Architecture du château
Du gothique flamboyant à la première Renaissance

 

Conçu dans un style Louis XII par Pierre de Rohan, le château offre aux visiteurs un splendide exemple de construction à la croisée du gothique flamboyant et du style Renaissance.

Pourvu d'une tour à chaque angle, l'enceinte délimite un vaste quadrilatère divisé en trois parties : la cour d’honneur desservie par le châtelet, centrée sur la chapelle, le jardin dans la partie sud, à l’arrière du logis, la basse cour au nord, séparée de la cour d’honneur par un mur percé d’une porte monumentale actuellement en ruine

 

 

Le chatelet

Un châtelet d’entrée imposant marque le passage du gothique flamboyant à la première Renaissance.

Composé de deux tours cylindriques et d’un pavillon central de même hauteur, le châtelet était accessible par deux pont-levis, un pont principal, l’autre pour les piétons, dont les appareillages sont encore visibles sur la façade.

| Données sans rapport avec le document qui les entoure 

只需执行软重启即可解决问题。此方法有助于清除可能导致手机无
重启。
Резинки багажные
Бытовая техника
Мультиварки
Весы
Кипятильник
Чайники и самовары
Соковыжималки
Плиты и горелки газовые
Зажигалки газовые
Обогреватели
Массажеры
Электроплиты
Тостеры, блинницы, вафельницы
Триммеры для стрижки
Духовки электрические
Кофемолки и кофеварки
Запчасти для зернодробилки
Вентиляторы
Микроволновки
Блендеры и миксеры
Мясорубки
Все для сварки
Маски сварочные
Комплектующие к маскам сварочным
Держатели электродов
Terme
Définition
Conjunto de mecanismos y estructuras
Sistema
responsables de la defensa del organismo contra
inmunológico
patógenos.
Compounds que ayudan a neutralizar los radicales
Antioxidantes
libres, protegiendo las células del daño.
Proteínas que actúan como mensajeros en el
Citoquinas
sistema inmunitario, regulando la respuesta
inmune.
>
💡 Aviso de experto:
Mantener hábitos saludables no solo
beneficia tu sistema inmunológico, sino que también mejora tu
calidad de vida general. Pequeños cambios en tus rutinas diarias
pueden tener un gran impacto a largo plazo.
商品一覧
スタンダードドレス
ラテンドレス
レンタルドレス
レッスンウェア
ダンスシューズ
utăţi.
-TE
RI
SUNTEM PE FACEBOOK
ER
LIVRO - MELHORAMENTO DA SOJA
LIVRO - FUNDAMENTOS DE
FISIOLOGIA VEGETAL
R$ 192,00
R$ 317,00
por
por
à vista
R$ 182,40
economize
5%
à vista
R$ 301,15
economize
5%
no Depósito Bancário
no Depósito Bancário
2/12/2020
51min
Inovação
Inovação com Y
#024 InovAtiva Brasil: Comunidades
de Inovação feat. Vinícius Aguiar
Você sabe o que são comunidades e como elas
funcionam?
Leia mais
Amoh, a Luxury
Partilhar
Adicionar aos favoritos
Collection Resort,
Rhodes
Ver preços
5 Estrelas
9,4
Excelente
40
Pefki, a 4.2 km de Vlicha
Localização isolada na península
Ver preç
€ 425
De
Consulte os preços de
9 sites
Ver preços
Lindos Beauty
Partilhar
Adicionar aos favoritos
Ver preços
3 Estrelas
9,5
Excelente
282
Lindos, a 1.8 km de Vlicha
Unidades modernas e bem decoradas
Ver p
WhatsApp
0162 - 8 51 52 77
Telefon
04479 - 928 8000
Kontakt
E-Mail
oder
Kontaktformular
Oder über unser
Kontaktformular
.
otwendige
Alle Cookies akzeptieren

Les tours sont bâties sur un assise de schiste, et, comme le pavillon central, sont habillées d’une alternance de tuffeau et de briques. Les fenêtres des tours sont désaxées vers le sud, tandis que celles du pavillon marquent l’évolution des styles : moulures prismatiques pour celle du premier étage, pilastres ioniques pour celle du deuxième étage et pilastres doriques pour celle du troisième. Le toit du pavillon est en soufflet tandis que les poivrières des tours sont pourvues d’importantes cheminées en brique.

 

 

Le corps de Logis

Un logis de campagne dont les remarquables lucarnes sont le luxe princier.

Orienté nord-sud et donnant à l’est sur les douves, le corps de logis est bâti en schiste. La façade principale est la façade nord qui est sans saillie hormis le proche d’entrée en bois à soufflet. Elle porte 4 travées ajourées de deux fenêtres croisées avec moulures prismatiques se recoupant aux angles au-dessus desquelles se trouvent les quatre remarquables lucarnes en tuffeau flanquées de pilastres torsadés surmontés de pinacles.

Les pignons triangulaires sont abondamment sculptés de mâcles, de roses, de fleurs d’arum, de coquilles Saint Jacques et de feuillages. Ces lucarnes sont le principal luxe de Mortiercrolles. Sur la façade sud, on trouve une tour d’escalier en saillie ainsi que les restes d’un bâtiment perpendiculaire qui accueillait la salle basse et la salle haute du château.

 

La Chapelle

La chapelle est un exemple unique de finesse et d’élégance qui marque l’introduction en Anjou de l’Art Italien de la Renaissance.

Bâtie face au corps de logis, la chapelle dépasse la courtine est et son chevet orné de trois baies gothiques déborde sur la douve. On y retrouve l’alternance de tuffeau et de briques du châtelet d’entrée, cette fois à l’extérieur comme à l’intérieur.

Au sol récemment rénové avec les mêmes matériaux qu’à l’origine, un dallage alternant la pierre blanche du Val de Loire et la pierre bleue de Nozay complète la polychromie de l’ensemble. Avec des dimensions qui en font une cathédrale en réduction, la chapelle abrite deux éléments qui marquent le passage du gothique à la Renaissance Italienne : la porte latérale sud et la piscine du chœur, aux décors de noix, de boules torsadées, de feuillages déchiquetés et de fleurs d’arum.

 

 

L’Enceinte

L’enceinte entourée de douves en eau permet de bien comprendre le passage de la forteresse du XIVème siècle au manoir d’agrément de la fin du XVème.

La façade nord de l’enceinte date de la forteresse d’origine et les deux tours d’angle y sont en schiste. On peut noter sur cette façade nord l’ancien pont-levis ainsi qu’une ouverture qui permettait aux chevaux de s’abreuver dans les douves.

La façade est permet de découvrir l’enfilade de la chapelle et du corps de logis. Les deux tours de la façade sud, construite dans le même style que les tours du châtelet, avec alternance de brique et de tuffeau et poivrières, constituent des petits manoirs indépendants.

Enfin, la perspective de l’enceinte à l’ouest permet de découvrir le châtelet et le nouveau pont, construit récemment en bois et métal sur les piliers d’origine, qui apporte à l’ensemble légèreté et transparence en permettant aux douves d’encercler à nouveau l’ensemble de la courtine.